Laporan kelima dan terbaru IPCC menekankan pentingnya transformasi sektor energi untuk menjaga suhu Bumi tidak naik lebih dari dua derajat Celsius di akhir abad ini.

“Pertanian, kehutanan dan sektor lahan secara bersama menyumbang sekitar 24 persen emisi gas rumah kaca total. Dan kami menemukan bahwa dua sektor ini memiliki peluang besar untuk mitigasi,” kata Pachauri.

“Soal emisi gas rumah kaca, jika dalam hal apapun, berkembang lebih cepat dari masa lalu, muncul alasan yang perlu diperhatikan, yaitu alasan untuk beraksi,” kata Pachauri.

Komentarnya tersebut muncul bersama dengan tenggat waktu 2015 untuk kesepakatan perubahan iklim baru pengganti pendekatan Protokol Kyoto. Negara-negara mengalami kebuntuan sejak protokol berakhir 2012. Pada 2011, mereka sepakat memfinalisasi pakta baru di Paris tahun berikutnya, untuk diterapkan 2020.

IPCC memperkirakan bahwa “beban biaya jalan mitigasi ini sangat rendah,” kata Pachauri, walaupun laporan tersebut memperkirakan kebutuhan 147 miliar dolar per tahun hingga 2030 untuk meningkatkan sumber energi lebih bersih tiga kali lipat bagi kelistrikan pada 2030.

“Kami memperkirakan untuk menurunkan emisi dengan sebesar ini, kehilangan konsumsi per tahun secara global tidak akan lebih dari 0,06 persen GDP global,” kata Pachauri, merujuk perkiraan IPCC di akhir abad ini.

Pakar keuangan pada konferensi dua hari ini, mengungkapkan kemauan sektor swasta untuk pembiayaan ekonomi lebih hijau, seraya menyatakan mereka menunggu tanda kebijakan jelas dan model investasi lebih canggih sebelum melempar pendanaan ke dalam arena bisnis.

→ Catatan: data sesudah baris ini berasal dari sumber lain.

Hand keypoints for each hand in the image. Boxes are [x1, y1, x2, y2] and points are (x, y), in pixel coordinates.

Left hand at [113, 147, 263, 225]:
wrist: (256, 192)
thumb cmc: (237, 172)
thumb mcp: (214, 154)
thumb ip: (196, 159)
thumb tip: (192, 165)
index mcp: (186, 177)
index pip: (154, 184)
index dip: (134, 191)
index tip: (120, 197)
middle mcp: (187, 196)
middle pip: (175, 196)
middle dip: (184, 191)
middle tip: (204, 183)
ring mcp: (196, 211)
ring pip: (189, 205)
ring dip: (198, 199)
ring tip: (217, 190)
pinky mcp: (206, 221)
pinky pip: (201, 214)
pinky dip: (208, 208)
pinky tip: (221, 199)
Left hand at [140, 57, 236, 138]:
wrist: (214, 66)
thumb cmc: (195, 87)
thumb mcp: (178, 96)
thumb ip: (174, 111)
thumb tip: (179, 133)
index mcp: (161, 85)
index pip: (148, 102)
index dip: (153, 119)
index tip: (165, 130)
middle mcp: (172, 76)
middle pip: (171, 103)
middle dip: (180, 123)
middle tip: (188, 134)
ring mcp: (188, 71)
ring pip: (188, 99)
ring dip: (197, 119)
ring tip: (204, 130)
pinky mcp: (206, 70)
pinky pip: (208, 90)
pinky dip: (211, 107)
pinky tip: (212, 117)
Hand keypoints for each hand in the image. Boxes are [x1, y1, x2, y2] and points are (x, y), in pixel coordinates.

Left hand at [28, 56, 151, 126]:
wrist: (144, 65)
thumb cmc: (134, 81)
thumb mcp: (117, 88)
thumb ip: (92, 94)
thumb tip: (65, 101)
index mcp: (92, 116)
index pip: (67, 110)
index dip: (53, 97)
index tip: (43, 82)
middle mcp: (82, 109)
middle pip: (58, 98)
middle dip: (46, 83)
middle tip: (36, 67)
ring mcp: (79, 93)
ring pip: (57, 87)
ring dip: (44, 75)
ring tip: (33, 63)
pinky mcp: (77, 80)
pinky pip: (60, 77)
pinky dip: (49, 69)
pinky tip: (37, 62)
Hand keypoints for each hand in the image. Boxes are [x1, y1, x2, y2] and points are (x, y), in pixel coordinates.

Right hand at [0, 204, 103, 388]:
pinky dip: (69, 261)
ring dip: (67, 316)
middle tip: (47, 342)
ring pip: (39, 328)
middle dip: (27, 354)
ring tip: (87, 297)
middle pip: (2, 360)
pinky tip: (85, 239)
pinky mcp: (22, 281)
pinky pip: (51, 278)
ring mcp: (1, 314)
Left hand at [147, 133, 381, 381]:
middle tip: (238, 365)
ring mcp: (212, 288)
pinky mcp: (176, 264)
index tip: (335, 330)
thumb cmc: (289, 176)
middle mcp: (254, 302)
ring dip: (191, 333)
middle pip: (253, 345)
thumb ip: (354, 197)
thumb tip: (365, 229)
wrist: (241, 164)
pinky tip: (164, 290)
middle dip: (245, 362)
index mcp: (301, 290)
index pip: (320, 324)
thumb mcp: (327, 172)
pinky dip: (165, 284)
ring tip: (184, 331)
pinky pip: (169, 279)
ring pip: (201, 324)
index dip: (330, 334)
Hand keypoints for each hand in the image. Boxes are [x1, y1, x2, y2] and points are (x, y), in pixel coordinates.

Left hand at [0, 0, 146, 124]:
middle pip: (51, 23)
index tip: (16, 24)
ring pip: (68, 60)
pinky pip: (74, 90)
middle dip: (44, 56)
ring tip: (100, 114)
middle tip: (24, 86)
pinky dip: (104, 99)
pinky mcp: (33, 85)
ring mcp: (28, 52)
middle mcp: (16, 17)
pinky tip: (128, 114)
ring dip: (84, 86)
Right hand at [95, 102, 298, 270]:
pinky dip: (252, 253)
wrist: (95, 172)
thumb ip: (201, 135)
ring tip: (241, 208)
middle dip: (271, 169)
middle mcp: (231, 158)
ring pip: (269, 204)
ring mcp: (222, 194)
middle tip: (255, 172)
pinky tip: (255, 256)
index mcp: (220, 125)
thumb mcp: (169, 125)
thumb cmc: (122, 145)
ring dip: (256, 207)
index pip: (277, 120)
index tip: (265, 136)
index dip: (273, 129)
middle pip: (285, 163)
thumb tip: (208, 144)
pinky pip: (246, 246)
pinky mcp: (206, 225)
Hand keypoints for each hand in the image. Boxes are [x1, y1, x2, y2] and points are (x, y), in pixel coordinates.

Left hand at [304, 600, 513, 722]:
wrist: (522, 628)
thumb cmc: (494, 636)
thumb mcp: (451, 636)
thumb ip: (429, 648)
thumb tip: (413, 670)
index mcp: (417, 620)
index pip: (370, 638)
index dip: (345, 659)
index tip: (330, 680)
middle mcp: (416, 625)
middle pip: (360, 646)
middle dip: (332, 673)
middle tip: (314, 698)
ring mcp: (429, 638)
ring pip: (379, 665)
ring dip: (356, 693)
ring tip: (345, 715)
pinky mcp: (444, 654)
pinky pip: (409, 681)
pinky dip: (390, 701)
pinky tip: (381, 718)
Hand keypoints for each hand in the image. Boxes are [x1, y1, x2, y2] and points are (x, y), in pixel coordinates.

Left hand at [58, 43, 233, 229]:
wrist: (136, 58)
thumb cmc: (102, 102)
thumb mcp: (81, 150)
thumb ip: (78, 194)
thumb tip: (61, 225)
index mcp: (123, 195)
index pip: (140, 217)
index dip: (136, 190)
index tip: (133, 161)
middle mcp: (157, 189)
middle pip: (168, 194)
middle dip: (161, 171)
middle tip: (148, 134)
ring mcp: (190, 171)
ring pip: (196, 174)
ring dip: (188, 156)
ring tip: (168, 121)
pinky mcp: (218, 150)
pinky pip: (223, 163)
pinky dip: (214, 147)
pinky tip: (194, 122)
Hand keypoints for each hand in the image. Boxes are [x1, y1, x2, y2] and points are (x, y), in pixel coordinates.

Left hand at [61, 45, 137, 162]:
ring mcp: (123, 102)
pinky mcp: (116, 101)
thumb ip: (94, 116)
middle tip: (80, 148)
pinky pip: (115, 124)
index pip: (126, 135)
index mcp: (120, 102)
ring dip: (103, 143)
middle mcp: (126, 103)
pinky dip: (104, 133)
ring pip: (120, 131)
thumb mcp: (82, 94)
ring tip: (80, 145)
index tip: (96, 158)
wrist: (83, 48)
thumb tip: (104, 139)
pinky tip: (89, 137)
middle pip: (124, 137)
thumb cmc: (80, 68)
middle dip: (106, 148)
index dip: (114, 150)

Sebagian ahli ekonomi, menyatakan biaya akan lebih tinggi dari dugaan IPCC, seraya mencontohkan negara-negara Eropa telah menghabiskan lebih dari 0,06 persen GDP untuk energi lebih bersih.

Bahkan jika biaya lebih tinggi, terdapat serangkaian keuntungan-sampingan yang bernilai, kata Pachauri. Memotong emisi gas rumah kaca akan berarti ketahanan energi lebih baik, tingkat polusi lebih rendah, perlindungan ekosistem dan berpotensi meningkatkan peluang tenaga kerja. Kesehatan manusia dan ketahanan pangan juga akan menjadi keuntungan, katanya, menambahkan bahwa penilaian terbaru menemukan bahwa dampak perubahan iklim terhadap pertanian “jauh lebih serius” daripada yang dipikirkan sebelumnya.

Bagian pertama dari laporan kelima IPCC dikeluarkan tahun lalu, menegaskan bahwa aktivitas manusia menjadi penyebab utama perubahan iklim sejak pertengahan abad ke-20.

Diperkirakan suhu naik antara 0,3 hingga 4,8 derajat Celcius di akhir abad 21 dalam skenario berbeda-beda.

Untuk menjamin planet bumi tidak mengalami kenaikan temperatur lebih dari dua derajat Celsius, emisi karbon total pasca-industri dari semua sumber harus dibatasi pada 1.000 miliar ton, demikian hasil temuan.

Sekitar separuh anggaran telah dihabiskan, kata Pachauri, menambahkan bahwa dunia harus  mencapai emisi negatif di akhir abad agar tetap berada dalam batas rentang dua derajat Celsius.